**REGISTROS PROPORCIONADOS:**
########

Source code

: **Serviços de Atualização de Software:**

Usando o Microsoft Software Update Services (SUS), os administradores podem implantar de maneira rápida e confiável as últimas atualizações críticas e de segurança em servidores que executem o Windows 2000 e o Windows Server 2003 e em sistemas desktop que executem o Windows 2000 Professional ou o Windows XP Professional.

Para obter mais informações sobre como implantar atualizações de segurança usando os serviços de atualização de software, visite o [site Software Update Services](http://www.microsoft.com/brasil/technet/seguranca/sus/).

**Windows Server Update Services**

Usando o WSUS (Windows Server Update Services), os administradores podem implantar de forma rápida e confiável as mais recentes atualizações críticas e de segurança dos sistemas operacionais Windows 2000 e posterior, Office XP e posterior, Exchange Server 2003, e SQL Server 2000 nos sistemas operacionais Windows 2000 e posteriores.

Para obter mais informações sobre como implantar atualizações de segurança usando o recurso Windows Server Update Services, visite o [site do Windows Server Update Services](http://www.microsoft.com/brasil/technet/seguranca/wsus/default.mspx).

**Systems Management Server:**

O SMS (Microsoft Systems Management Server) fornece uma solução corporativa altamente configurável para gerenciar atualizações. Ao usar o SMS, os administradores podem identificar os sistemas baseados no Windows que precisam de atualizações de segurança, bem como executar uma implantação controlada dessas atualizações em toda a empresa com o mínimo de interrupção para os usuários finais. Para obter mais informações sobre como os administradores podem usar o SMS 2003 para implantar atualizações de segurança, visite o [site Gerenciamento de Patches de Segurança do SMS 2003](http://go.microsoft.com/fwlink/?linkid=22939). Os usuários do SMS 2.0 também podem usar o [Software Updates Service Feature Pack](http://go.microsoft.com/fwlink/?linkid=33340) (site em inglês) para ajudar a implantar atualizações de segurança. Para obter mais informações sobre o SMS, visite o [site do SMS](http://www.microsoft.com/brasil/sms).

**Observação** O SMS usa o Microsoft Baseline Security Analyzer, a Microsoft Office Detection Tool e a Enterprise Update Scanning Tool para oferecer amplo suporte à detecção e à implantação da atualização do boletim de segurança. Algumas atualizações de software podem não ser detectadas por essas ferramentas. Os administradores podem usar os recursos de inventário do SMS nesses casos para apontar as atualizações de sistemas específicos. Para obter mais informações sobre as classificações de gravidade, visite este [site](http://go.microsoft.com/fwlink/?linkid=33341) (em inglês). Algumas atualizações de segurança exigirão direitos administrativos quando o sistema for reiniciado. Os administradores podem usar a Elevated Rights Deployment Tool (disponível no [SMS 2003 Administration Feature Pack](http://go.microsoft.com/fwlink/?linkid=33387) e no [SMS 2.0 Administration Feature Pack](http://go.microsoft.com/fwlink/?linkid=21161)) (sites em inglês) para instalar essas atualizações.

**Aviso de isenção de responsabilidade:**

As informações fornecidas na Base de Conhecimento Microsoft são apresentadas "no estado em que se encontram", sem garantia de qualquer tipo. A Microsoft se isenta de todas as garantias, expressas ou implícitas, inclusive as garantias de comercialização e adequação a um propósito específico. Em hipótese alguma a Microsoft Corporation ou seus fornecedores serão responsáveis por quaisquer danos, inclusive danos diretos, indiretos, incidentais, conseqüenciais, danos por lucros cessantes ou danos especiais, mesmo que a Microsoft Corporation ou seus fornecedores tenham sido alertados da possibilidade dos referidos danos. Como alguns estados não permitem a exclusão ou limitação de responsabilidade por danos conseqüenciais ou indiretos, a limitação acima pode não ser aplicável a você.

########

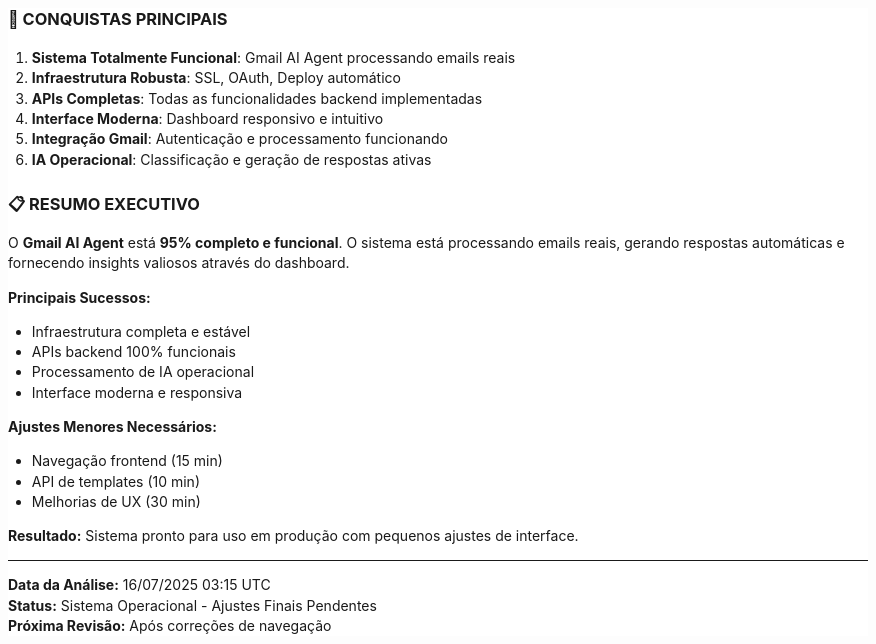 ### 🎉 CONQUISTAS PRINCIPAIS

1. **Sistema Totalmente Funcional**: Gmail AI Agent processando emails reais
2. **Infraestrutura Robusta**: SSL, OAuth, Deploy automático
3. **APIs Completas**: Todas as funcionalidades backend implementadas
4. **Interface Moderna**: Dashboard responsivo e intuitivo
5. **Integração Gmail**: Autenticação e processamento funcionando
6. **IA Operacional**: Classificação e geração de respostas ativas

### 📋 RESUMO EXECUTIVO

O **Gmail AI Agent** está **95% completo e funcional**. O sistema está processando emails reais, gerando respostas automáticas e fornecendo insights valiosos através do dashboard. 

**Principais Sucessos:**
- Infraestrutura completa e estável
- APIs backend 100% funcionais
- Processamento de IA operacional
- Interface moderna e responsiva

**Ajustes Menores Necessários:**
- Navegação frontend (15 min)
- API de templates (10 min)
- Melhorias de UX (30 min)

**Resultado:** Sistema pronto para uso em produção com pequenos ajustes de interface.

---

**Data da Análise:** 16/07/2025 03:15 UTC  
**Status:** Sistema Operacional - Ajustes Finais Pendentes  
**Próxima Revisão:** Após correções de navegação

########

**OBJETIVO DE LA TAREA:** Transcribe sin cambios estas líneas de los registros: empieza en la línea que contiene "ajustes de interface." y termina después de la que contiene "correções de navegação".

**RESPUESTA ESCRITA:**
**Resultado:** Sistema pronto para uso em produção com pequenos ajustes de interface.

---

**Data da Análise:** 16/07/2025 03:15 UTC  
**Status:** Sistema Operacional - Ajustes Finais Pendentes  
**Próxima Revisão:** Após correções de navegação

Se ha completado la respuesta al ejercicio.